Sugiro que você pesquise nas redes sociais vídeos do BBB em que aparece uma moça chamada Juliette. É pedagógico e talvez você já tenha presenciado situações assim ou passado por elas. A pessoa que se diz a mais defensora da igualdade - mas pode ser também da moral, dos bons costumes, do conservadorismo, da família, dos animais, do veganismo - escolheu alguém como alvo aleatoriamente. Karol Conka foi lá tirar onda e humilhar a tal da Juliette. A partir desse momento, todos os que fazem parte do grupo mimetizam esse tratamento e minimizam toda e qualquer agressão. É assim quando se permite que a maldade travestida de militância contamine o jornalismo.

Quem é de direita dirá que a esquerda é assim mesmo. Quem é de esquerda dirá que a direita é assim mesmo. Eu pergunto: quantas pessoas do seu campo ideológico ou grupo social você já impediu de desumanizar alguém em nome de um bem maior? Se você ainda não fez isso, é hora de abrir os olhos para o que está ao seu redor. Vivemos a cultura do cancelamento. Em todo grupo há alguém que sobe à liderança desumanizando e humilhando outra pessoa até que ela fique isolada, se torne tóxica. Só acontece com colaboração.

Pouco adianta Danilo Gentilli mostrar fatos e tentar convencer pessoas de que estão batendo nele pelo que não fez quando poderiam muito bem bater por alguma coisa que ele fez. No caso de progressistas ou jornalistas, vão minimizar a mentira e a difamação, dirão que ele quer agradar o público bolsonarista, é machista e racista. Dessa forma, qualquer desumanidade é permitida, afinal são justiceiros sociais contra o mal. No caso de bolsonaristas, ele é um traidor vendido que acabou optando pelo establishment no lugar do mito, então toda mentira e ameaça contra ele está liberada.

Esse tipo de comportamento perverso sempre existiu, mas a hiperconectividade gera uma polarização que torna os grupos sociais cada vez mais importantes para os indivíduos. A lógica passa a ser defender o grupo e atacar o de fora, o que não se ajoelha diante de regras do grupo, qualquer que ele seja. Por isso vemos o fenômeno de forma tão forte, porque fica mais difícil para muita gente colocar um freio à perversidade dentro do próprio grupo. É fácil fazer no grupo adversário, teremos apoio. No próprio, nos tornamos o adversário.

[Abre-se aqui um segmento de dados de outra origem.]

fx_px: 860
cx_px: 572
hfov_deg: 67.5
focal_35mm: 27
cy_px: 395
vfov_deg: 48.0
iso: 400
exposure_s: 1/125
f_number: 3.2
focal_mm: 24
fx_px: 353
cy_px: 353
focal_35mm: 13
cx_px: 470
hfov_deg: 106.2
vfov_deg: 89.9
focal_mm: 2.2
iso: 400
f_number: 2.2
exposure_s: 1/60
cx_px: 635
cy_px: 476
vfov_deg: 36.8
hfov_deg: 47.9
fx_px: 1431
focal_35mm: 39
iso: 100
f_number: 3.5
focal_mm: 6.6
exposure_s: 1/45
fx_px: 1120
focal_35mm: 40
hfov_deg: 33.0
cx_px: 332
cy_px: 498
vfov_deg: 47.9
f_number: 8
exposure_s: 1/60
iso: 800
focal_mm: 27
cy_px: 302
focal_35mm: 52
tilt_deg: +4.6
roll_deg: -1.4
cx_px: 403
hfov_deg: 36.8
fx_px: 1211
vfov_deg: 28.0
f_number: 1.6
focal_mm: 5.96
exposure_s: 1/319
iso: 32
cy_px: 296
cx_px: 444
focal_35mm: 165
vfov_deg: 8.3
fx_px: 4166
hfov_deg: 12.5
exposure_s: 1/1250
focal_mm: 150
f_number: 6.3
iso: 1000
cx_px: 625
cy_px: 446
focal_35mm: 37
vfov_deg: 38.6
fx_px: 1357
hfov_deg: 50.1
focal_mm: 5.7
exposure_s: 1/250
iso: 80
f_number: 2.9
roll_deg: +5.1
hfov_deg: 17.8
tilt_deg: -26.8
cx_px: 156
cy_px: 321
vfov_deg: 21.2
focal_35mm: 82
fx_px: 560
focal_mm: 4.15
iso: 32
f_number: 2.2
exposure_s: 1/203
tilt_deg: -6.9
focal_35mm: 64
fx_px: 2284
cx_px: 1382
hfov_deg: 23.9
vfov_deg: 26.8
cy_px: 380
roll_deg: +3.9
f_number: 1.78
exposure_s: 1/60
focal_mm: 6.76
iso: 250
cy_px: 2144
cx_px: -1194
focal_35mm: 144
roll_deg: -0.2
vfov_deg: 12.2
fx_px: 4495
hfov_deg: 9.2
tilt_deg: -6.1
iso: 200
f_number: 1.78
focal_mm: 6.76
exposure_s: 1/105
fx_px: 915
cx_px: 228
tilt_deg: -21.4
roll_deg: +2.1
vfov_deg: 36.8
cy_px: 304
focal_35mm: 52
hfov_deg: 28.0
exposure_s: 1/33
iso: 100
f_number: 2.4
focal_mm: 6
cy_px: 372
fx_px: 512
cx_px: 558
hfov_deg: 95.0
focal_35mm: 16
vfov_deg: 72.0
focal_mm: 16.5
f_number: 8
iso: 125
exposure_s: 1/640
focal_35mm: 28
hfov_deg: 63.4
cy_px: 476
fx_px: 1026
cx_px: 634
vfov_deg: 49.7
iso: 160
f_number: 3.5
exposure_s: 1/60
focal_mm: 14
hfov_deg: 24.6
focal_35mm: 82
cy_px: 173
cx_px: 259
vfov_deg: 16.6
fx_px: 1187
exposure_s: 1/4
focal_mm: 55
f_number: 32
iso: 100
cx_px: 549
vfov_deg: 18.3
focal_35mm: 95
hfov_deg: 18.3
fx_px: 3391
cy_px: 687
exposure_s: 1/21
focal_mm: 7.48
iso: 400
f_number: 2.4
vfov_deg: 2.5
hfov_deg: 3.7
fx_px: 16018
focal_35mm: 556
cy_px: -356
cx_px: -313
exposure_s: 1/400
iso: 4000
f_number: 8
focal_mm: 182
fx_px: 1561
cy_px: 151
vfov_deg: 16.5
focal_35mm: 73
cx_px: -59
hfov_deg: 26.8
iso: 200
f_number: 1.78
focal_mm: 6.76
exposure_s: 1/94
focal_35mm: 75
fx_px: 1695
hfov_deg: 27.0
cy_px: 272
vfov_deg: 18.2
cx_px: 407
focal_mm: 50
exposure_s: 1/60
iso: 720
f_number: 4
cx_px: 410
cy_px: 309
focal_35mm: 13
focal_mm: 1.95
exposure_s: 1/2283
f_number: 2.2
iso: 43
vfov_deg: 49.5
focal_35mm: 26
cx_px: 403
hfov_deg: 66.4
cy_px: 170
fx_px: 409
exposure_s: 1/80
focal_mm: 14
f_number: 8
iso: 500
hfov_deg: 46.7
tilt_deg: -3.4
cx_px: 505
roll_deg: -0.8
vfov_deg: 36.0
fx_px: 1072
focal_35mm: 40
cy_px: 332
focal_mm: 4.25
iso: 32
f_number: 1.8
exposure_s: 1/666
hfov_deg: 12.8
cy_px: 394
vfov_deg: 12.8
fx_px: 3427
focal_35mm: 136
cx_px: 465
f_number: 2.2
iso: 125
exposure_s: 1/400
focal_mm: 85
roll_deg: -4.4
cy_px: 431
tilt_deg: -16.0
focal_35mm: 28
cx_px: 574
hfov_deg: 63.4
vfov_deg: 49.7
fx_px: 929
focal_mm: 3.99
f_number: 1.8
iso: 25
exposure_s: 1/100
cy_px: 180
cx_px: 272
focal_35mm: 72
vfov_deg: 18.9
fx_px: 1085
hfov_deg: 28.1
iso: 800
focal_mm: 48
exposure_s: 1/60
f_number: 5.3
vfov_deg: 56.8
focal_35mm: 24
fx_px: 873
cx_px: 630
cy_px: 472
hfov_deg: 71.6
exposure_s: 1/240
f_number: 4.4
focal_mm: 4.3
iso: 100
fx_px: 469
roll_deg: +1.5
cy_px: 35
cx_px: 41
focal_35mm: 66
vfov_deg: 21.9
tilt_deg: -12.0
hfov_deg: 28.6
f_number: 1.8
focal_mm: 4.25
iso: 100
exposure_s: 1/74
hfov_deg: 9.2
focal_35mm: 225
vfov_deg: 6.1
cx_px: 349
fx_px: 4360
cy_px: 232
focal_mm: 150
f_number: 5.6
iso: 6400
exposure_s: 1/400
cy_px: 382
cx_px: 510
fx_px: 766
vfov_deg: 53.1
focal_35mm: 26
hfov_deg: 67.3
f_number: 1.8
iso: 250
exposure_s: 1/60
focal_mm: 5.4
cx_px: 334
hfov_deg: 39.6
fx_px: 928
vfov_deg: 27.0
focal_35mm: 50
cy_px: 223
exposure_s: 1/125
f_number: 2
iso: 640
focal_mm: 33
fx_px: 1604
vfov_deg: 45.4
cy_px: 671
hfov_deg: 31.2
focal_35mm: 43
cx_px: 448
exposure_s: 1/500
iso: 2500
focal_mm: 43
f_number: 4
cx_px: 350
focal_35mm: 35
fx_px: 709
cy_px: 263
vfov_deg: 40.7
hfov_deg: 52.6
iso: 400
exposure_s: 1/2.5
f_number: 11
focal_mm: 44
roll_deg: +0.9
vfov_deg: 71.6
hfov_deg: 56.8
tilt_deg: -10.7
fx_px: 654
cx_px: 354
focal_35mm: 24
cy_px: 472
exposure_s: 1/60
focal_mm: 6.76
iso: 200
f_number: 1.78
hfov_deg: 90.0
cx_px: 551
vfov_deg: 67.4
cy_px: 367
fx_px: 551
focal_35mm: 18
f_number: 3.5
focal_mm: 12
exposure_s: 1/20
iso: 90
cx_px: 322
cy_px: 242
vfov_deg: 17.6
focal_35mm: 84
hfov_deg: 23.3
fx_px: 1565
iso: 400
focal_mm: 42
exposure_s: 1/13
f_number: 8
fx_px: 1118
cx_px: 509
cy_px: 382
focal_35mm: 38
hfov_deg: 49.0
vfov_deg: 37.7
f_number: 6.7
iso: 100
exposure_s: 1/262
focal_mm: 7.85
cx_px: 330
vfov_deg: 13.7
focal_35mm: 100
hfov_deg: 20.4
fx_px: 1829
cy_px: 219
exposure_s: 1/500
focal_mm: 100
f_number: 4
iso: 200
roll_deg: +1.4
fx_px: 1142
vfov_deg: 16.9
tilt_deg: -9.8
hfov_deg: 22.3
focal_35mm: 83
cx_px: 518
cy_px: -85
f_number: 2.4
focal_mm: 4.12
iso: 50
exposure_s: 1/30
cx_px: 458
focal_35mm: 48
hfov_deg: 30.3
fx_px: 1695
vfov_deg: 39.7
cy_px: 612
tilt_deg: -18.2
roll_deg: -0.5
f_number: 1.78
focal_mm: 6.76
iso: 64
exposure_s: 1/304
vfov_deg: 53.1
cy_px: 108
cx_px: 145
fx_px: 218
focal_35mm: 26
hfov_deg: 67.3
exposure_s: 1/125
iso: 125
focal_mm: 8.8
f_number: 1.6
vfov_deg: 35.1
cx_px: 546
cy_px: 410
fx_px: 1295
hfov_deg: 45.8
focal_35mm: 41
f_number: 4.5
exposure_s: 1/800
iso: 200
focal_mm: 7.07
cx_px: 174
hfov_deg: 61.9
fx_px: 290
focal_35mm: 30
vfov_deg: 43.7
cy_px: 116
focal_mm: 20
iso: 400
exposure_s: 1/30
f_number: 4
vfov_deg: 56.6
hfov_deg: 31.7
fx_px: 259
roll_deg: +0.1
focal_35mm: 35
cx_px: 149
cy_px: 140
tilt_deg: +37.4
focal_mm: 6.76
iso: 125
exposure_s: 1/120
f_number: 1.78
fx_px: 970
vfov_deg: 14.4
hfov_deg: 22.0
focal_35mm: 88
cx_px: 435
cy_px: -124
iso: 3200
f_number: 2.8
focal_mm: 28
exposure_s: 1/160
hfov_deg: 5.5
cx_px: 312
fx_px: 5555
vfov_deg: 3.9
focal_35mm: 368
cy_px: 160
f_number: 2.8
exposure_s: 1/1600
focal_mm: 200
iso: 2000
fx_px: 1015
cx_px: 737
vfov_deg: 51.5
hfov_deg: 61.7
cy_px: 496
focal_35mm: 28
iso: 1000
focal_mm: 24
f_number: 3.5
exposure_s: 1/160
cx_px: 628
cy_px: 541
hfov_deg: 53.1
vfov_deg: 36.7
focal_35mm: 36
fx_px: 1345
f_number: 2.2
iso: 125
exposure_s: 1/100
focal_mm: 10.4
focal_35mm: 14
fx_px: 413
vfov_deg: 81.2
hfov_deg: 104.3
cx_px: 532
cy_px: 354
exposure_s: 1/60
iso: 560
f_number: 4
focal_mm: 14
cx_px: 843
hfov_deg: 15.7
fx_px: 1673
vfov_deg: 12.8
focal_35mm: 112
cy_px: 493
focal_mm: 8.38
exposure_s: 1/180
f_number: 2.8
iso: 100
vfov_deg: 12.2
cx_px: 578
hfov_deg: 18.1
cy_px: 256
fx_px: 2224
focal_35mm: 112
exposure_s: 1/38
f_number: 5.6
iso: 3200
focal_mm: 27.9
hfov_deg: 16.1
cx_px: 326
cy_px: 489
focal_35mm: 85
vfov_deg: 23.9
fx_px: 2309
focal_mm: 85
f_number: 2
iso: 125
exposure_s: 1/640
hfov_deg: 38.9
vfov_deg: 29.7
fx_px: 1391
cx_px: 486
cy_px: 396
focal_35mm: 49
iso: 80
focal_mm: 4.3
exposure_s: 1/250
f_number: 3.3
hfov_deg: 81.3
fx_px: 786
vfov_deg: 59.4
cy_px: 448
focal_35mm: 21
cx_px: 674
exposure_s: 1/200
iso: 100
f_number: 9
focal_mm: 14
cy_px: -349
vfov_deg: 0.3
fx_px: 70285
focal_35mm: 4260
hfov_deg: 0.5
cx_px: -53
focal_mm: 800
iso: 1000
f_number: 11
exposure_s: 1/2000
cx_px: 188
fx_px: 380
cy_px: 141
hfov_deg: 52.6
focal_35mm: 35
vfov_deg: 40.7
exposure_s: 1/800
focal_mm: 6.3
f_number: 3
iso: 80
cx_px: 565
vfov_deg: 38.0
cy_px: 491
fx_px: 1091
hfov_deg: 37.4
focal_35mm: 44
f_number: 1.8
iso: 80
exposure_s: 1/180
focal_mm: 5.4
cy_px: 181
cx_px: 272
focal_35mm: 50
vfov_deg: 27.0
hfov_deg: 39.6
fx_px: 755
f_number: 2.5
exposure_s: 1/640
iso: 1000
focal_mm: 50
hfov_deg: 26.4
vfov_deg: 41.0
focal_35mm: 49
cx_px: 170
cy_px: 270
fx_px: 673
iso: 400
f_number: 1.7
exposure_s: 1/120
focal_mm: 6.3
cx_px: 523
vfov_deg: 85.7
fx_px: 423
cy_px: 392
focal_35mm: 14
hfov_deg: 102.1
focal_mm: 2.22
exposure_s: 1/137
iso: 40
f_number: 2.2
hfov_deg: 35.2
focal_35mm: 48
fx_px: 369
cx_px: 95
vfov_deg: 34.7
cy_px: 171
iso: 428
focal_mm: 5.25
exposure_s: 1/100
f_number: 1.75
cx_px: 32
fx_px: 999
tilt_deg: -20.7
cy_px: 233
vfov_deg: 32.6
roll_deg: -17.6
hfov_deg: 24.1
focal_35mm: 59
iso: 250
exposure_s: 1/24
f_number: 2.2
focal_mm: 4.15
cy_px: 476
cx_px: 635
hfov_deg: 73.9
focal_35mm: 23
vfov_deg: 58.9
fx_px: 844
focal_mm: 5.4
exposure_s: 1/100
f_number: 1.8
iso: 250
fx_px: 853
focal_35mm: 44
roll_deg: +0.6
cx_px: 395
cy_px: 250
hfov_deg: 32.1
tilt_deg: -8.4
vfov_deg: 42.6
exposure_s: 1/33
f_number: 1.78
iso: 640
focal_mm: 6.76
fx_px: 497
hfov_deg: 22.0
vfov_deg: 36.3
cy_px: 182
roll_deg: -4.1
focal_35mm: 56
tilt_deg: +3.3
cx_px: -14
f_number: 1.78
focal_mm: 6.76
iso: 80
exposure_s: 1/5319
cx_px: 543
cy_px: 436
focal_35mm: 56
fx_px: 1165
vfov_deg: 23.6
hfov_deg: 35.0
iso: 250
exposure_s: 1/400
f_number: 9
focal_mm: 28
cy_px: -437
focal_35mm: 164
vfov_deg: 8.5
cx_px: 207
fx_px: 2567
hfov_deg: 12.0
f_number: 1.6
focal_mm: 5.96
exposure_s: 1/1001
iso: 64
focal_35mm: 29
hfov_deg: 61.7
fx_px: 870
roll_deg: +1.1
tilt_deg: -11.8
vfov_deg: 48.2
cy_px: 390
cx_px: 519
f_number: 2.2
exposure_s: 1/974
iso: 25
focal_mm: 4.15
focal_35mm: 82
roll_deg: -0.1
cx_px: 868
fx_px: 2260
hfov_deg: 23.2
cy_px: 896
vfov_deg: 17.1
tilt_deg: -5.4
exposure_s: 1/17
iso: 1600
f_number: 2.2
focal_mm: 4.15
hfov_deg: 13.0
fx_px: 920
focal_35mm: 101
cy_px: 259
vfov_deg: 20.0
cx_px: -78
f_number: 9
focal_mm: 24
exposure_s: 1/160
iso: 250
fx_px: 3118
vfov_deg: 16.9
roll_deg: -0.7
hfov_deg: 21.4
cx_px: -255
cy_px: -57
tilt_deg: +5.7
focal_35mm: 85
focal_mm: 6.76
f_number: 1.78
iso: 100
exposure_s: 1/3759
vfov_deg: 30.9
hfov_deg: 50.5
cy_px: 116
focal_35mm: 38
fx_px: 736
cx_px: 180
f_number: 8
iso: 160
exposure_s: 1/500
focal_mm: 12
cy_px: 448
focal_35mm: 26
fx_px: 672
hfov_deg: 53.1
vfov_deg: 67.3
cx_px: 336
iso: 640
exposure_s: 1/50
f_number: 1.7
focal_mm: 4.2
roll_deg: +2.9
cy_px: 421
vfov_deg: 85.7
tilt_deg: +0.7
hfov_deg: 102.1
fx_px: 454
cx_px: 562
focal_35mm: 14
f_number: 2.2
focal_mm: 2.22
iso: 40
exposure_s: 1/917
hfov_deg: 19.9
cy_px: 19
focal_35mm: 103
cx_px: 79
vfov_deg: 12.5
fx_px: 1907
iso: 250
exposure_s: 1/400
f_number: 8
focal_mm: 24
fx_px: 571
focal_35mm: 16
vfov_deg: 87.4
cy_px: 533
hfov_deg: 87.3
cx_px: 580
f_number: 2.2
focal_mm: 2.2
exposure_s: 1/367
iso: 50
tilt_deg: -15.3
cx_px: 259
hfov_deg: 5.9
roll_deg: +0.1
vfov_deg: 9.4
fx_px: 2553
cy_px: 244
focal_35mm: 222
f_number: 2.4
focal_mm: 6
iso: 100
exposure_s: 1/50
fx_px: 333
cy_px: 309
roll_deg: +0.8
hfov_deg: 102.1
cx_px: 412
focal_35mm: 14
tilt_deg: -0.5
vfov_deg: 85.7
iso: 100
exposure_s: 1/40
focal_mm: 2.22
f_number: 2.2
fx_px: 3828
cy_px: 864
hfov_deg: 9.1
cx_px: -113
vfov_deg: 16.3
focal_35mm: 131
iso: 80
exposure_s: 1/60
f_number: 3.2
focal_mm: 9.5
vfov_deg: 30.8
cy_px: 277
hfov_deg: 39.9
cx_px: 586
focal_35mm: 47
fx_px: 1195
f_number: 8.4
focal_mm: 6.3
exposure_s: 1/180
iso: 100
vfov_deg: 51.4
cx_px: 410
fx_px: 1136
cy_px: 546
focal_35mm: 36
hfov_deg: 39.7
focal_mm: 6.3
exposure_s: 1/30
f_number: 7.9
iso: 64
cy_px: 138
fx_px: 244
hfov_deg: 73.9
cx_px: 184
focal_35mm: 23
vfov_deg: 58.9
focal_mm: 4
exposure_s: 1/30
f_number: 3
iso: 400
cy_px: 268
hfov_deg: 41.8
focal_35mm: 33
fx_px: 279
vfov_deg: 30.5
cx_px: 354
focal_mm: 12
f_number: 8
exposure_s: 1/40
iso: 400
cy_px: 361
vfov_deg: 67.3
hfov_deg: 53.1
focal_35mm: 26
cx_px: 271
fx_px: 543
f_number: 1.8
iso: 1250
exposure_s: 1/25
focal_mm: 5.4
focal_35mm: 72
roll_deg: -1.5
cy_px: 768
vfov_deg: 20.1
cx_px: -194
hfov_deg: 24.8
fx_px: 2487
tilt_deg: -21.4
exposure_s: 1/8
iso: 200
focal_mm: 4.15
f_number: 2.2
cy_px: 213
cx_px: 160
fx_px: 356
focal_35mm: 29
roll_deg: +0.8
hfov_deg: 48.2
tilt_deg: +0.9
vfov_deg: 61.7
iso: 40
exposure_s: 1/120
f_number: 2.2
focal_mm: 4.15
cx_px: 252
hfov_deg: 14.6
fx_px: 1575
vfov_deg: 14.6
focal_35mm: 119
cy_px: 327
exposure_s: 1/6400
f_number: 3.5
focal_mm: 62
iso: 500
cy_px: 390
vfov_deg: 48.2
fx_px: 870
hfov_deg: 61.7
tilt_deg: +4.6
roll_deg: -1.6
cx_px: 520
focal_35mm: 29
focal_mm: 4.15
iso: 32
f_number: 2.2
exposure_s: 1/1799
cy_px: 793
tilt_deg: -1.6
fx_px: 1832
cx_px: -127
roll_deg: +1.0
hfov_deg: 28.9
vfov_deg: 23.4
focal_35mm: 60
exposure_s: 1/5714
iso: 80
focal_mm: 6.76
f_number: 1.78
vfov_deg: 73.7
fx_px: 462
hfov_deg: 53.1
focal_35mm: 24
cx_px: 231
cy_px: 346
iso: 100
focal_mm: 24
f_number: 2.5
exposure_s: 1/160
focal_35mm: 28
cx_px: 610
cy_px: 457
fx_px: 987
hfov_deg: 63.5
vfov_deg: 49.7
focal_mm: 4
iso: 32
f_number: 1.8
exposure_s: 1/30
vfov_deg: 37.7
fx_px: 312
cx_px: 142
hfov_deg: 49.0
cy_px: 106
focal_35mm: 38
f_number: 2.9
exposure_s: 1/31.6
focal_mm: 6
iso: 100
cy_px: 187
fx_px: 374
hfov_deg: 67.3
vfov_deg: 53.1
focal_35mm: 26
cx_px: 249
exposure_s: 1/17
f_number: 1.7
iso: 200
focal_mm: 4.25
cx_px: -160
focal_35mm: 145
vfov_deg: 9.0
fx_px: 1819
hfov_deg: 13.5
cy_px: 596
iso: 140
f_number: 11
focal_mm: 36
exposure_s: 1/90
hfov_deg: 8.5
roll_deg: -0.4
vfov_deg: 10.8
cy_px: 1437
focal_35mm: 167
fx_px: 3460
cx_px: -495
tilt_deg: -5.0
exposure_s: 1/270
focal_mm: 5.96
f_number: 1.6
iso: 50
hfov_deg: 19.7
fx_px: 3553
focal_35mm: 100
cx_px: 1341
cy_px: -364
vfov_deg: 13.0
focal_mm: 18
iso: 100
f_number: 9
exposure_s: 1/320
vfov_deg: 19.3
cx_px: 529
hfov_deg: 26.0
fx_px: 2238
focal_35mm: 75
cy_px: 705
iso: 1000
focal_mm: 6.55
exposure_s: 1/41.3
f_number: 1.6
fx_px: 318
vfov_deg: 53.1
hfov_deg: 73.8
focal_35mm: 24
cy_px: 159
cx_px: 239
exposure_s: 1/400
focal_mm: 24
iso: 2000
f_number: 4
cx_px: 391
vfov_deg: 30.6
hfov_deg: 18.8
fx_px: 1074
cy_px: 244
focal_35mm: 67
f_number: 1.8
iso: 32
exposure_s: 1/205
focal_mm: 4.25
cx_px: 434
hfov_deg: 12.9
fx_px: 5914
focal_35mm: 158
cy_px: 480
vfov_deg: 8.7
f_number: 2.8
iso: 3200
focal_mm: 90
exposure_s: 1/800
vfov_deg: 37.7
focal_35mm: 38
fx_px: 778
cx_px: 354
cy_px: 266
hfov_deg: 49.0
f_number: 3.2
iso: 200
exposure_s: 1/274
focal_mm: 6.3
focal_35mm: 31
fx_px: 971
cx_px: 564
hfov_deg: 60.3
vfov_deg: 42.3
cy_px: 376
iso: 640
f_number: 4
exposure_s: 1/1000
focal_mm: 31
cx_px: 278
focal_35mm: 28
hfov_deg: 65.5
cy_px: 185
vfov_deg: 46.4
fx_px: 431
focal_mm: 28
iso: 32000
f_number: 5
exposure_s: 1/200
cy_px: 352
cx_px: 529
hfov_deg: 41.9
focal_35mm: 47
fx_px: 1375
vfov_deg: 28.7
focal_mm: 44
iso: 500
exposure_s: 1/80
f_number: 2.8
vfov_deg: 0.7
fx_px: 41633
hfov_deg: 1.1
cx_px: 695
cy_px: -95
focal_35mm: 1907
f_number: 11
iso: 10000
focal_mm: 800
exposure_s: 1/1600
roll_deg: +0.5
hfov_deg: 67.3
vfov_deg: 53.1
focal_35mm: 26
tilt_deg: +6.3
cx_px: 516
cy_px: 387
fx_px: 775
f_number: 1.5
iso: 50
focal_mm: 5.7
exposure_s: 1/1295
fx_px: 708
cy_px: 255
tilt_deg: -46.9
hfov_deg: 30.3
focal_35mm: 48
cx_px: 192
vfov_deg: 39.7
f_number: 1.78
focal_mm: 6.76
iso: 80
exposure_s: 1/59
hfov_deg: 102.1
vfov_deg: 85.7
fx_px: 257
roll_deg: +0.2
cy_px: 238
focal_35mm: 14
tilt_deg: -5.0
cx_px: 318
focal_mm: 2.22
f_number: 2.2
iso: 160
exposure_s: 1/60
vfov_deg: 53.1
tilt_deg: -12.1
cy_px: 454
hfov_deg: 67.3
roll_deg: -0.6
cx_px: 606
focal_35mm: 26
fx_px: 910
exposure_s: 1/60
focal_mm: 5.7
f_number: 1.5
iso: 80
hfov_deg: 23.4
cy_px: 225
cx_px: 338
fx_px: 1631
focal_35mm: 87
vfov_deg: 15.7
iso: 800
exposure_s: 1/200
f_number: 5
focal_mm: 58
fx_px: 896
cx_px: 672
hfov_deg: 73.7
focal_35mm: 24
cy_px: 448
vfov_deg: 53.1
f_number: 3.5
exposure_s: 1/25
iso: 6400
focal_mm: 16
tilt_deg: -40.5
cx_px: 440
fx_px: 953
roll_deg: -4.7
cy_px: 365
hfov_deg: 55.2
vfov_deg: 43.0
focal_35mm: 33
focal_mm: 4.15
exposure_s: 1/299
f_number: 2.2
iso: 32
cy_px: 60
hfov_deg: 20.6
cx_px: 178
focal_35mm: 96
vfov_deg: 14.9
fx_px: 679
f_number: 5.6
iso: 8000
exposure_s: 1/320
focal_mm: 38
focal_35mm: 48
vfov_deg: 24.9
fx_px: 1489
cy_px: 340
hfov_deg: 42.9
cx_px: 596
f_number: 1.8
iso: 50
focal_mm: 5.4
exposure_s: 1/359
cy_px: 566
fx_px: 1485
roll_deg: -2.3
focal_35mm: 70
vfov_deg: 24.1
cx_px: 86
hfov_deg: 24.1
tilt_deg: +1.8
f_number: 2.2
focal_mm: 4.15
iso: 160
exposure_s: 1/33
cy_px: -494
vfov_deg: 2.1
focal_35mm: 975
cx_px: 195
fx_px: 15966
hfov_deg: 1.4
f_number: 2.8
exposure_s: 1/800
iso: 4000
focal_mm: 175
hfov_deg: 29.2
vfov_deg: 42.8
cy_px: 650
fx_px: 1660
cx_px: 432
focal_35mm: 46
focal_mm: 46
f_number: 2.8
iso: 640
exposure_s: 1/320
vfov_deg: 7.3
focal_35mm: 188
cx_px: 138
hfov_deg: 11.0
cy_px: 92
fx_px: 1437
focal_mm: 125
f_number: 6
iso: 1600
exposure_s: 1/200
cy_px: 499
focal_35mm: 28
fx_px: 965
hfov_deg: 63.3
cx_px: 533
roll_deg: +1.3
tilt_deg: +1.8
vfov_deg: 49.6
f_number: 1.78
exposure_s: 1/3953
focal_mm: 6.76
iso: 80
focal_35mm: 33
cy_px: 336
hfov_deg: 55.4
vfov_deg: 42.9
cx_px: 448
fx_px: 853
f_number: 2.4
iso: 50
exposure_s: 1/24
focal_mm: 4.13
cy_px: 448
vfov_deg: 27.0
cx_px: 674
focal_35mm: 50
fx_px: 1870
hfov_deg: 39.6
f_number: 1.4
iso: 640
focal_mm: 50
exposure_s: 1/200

Quem acompanha minhas redes vê que sou unanimidade, principalmente entre os homens. O feministo desconstruidão espalha aos quatro ventos que eu apóio ou já apoiei Jair Bolsonaro, ao mesmo tempo em que despeja sobre mim todo o gingado machista que parece um episódio de Mad Men. Muitos irmãos evangélicos bolsonaristas acreditaram numa teoria QAnon que me coloca como integrante de uma rede internacional de satanistas pela legalização da pedofilia. Conto nos dedos de uma única mão os integrantes desses grupos que foram corretos o suficiente para colocar a verdade.

As pessoas seguem a vida como o que vemos no Big Brother. Está lá a Karol Conka tocando o horror mas se dizendo boazinha e falando que só reage ao que pessoas terríveis fazem. As tais pessoas terríveis não são santas, mas são seres humanos, noção que deixa de existir no grupo todo. Para que todos se sintam bonzinhos, antirracistas, feministas e inclusivos, precisam isolar os alvos. Minimizam agressões e injustiças, tratam a pessoa como louca quando reclamam, inventam histórias, tiram sarro pelas costas. Se isso é um pudim de esculhambação quando acontece no Big Brother, precisa urgentemente parar de acontecer no jornalismo.